*EXERCISE GOAL*
Set down a true copy of the data, with all pictures left out.

BEGIN MATERIAL TO PROCESS

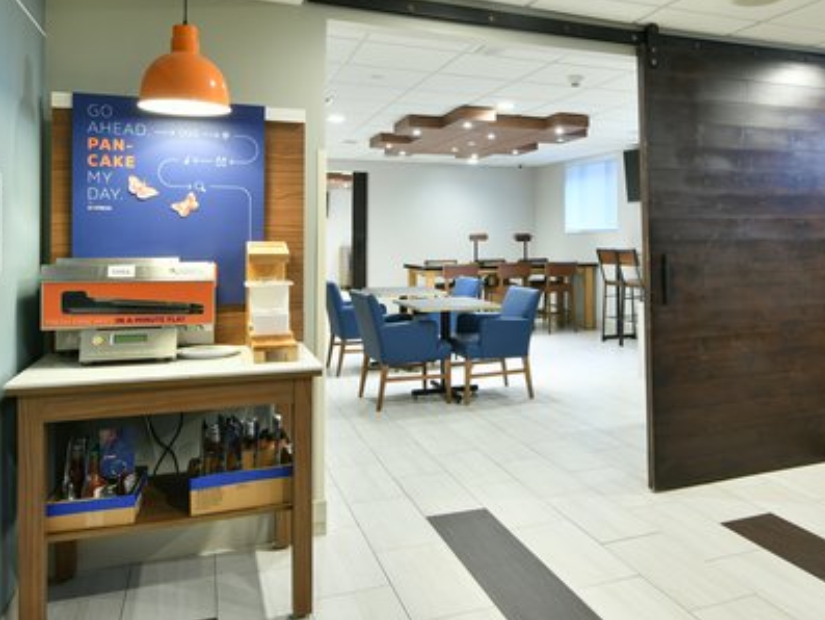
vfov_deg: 45.2
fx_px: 739
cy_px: 242
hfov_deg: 57.5
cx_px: 522
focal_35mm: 31
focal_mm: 16
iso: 560
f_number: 11
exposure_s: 1/2
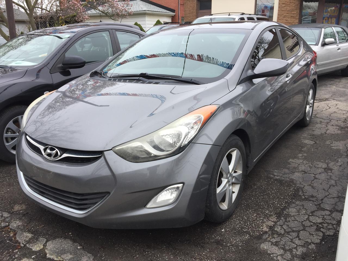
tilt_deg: -16.9
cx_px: 174
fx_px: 292
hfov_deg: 61.7
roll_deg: -0.5
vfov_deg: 48.2
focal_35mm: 29
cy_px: 130
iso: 32
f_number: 2.2
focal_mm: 4.15
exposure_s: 1/565
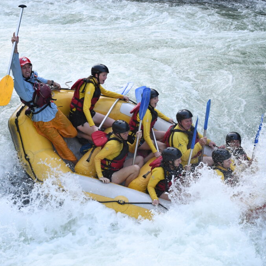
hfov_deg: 20.2
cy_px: 132
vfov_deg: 20.2
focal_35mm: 86
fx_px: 748
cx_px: 151
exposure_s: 1/1250
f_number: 5.6
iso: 2000
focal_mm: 45
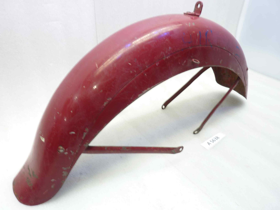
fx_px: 210
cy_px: 108
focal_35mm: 26
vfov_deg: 53.0
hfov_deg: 67.3
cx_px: 143
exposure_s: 1/8
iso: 80
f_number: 3.3
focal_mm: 4.1
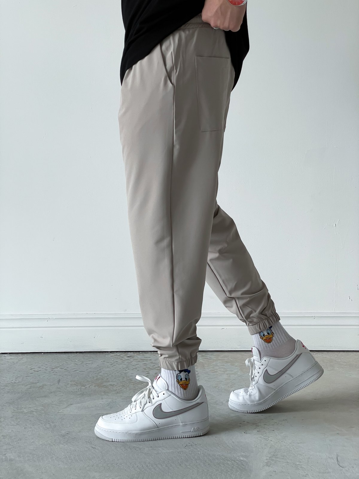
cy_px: 240
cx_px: 180
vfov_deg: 36.8
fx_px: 719
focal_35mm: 52
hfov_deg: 28.0
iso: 64
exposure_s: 1/120
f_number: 2
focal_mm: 6
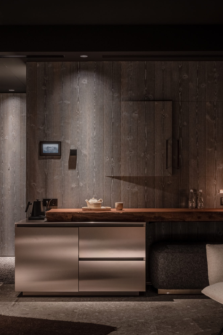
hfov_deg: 25.6
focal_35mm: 53
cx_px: 119
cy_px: 168
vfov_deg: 37.7
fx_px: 490
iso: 200
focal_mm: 34.5
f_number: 13
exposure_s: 1/15
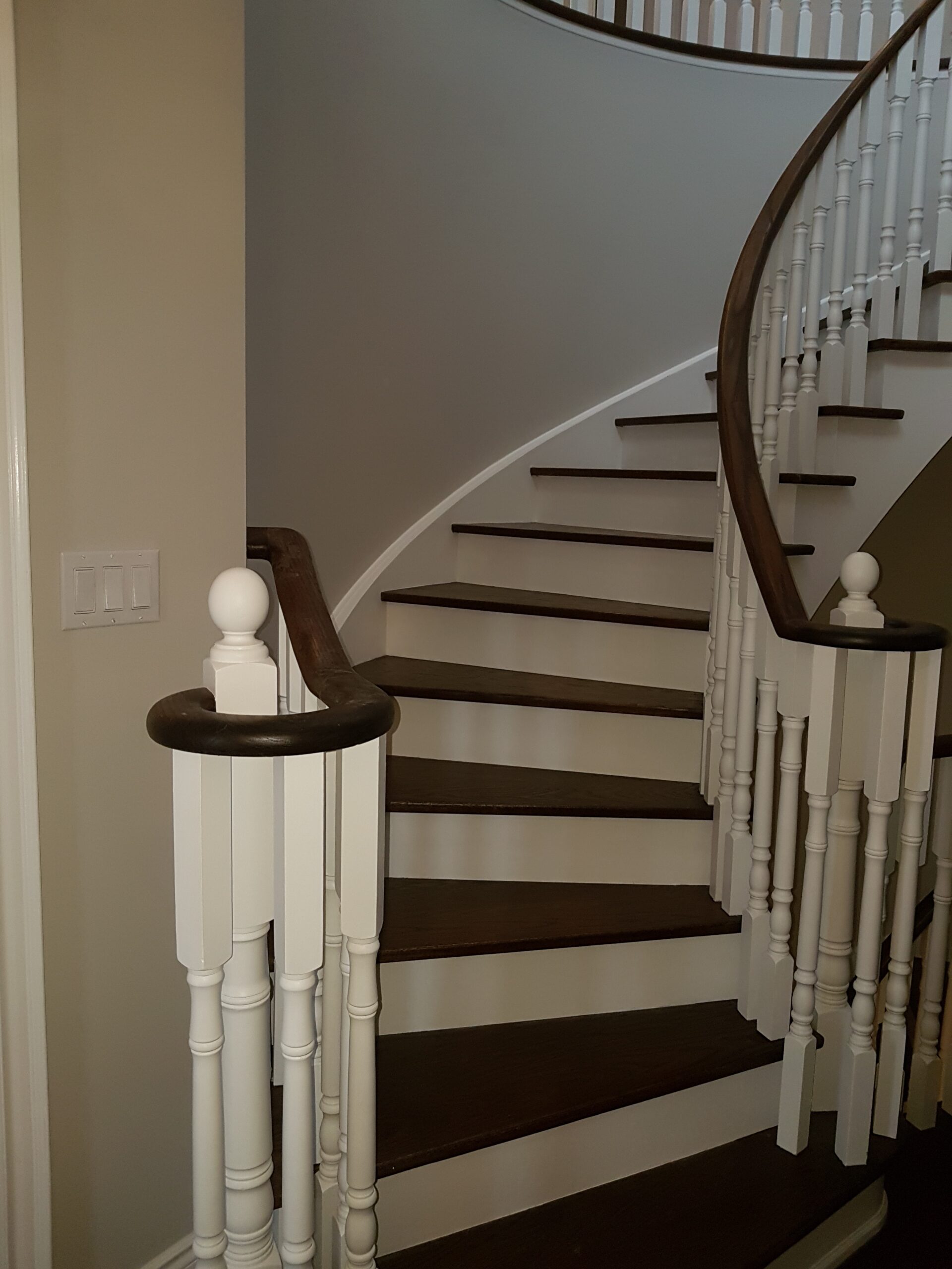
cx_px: 476
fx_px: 953
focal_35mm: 26
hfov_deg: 53.1
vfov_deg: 67.3
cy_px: 634
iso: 160
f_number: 1.7
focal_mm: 4.2
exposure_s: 1/60
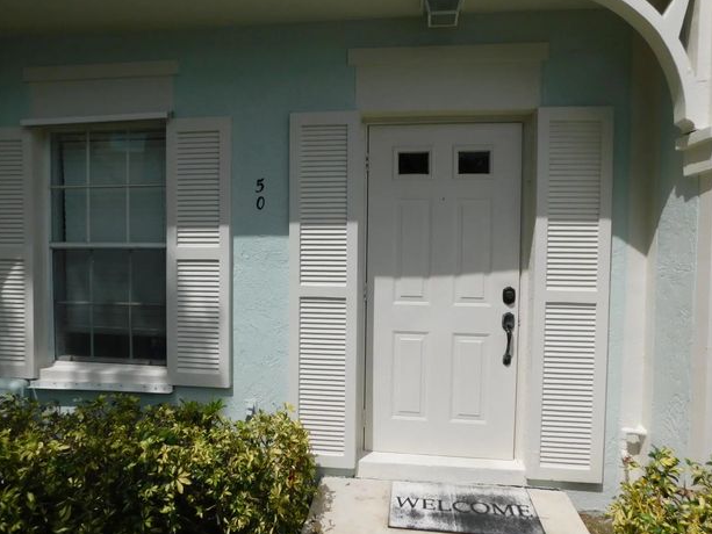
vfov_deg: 56.8
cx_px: 345
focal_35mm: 24
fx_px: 494
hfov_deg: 71.6
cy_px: 272
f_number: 6
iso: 125
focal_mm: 4
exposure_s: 1/1000
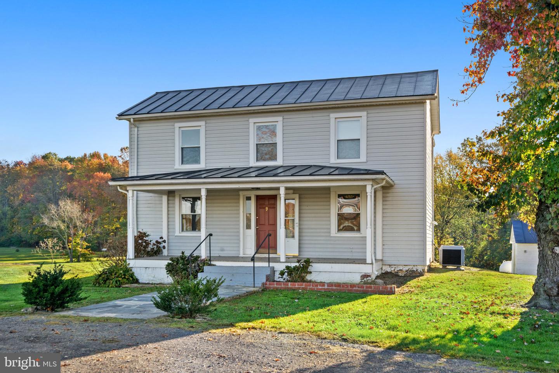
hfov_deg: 54.4
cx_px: 280
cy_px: 186
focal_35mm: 35
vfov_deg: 37.9
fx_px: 543
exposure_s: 1/250
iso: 320
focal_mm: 35
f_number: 13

END MATERIAL TO PROCESS

*THE COMPLETED TASK*
vfov_deg: 45.2
fx_px: 739
cy_px: 242
hfov_deg: 57.5
cx_px: 522
focal_35mm: 31
focal_mm: 16
iso: 560
f_number: 11
exposure_s: 1/2
tilt_deg: -16.9
cx_px: 174
fx_px: 292
hfov_deg: 61.7
roll_deg: -0.5
vfov_deg: 48.2
focal_35mm: 29
cy_px: 130
iso: 32
f_number: 2.2
focal_mm: 4.15
exposure_s: 1/565
hfov_deg: 20.2
cy_px: 132
vfov_deg: 20.2
focal_35mm: 86
fx_px: 748
cx_px: 151
exposure_s: 1/1250
f_number: 5.6
iso: 2000
focal_mm: 45
fx_px: 210
cy_px: 108
focal_35mm: 26
vfov_deg: 53.0
hfov_deg: 67.3
cx_px: 143
exposure_s: 1/8
iso: 80
f_number: 3.3
focal_mm: 4.1
cy_px: 240
cx_px: 180
vfov_deg: 36.8
fx_px: 719
focal_35mm: 52
hfov_deg: 28.0
iso: 64
exposure_s: 1/120
f_number: 2
focal_mm: 6
hfov_deg: 25.6
focal_35mm: 53
cx_px: 119
cy_px: 168
vfov_deg: 37.7
fx_px: 490
iso: 200
focal_mm: 34.5
f_number: 13
exposure_s: 1/15
cx_px: 476
fx_px: 953
focal_35mm: 26
hfov_deg: 53.1
vfov_deg: 67.3
cy_px: 634
iso: 160
f_number: 1.7
focal_mm: 4.2
exposure_s: 1/60
vfov_deg: 56.8
cx_px: 345
focal_35mm: 24
fx_px: 494
hfov_deg: 71.6
cy_px: 272
f_number: 6
iso: 125
focal_mm: 4
exposure_s: 1/1000
hfov_deg: 54.4
cx_px: 280
cy_px: 186
focal_35mm: 35
vfov_deg: 37.9
fx_px: 543
exposure_s: 1/250
iso: 320
focal_mm: 35
f_number: 13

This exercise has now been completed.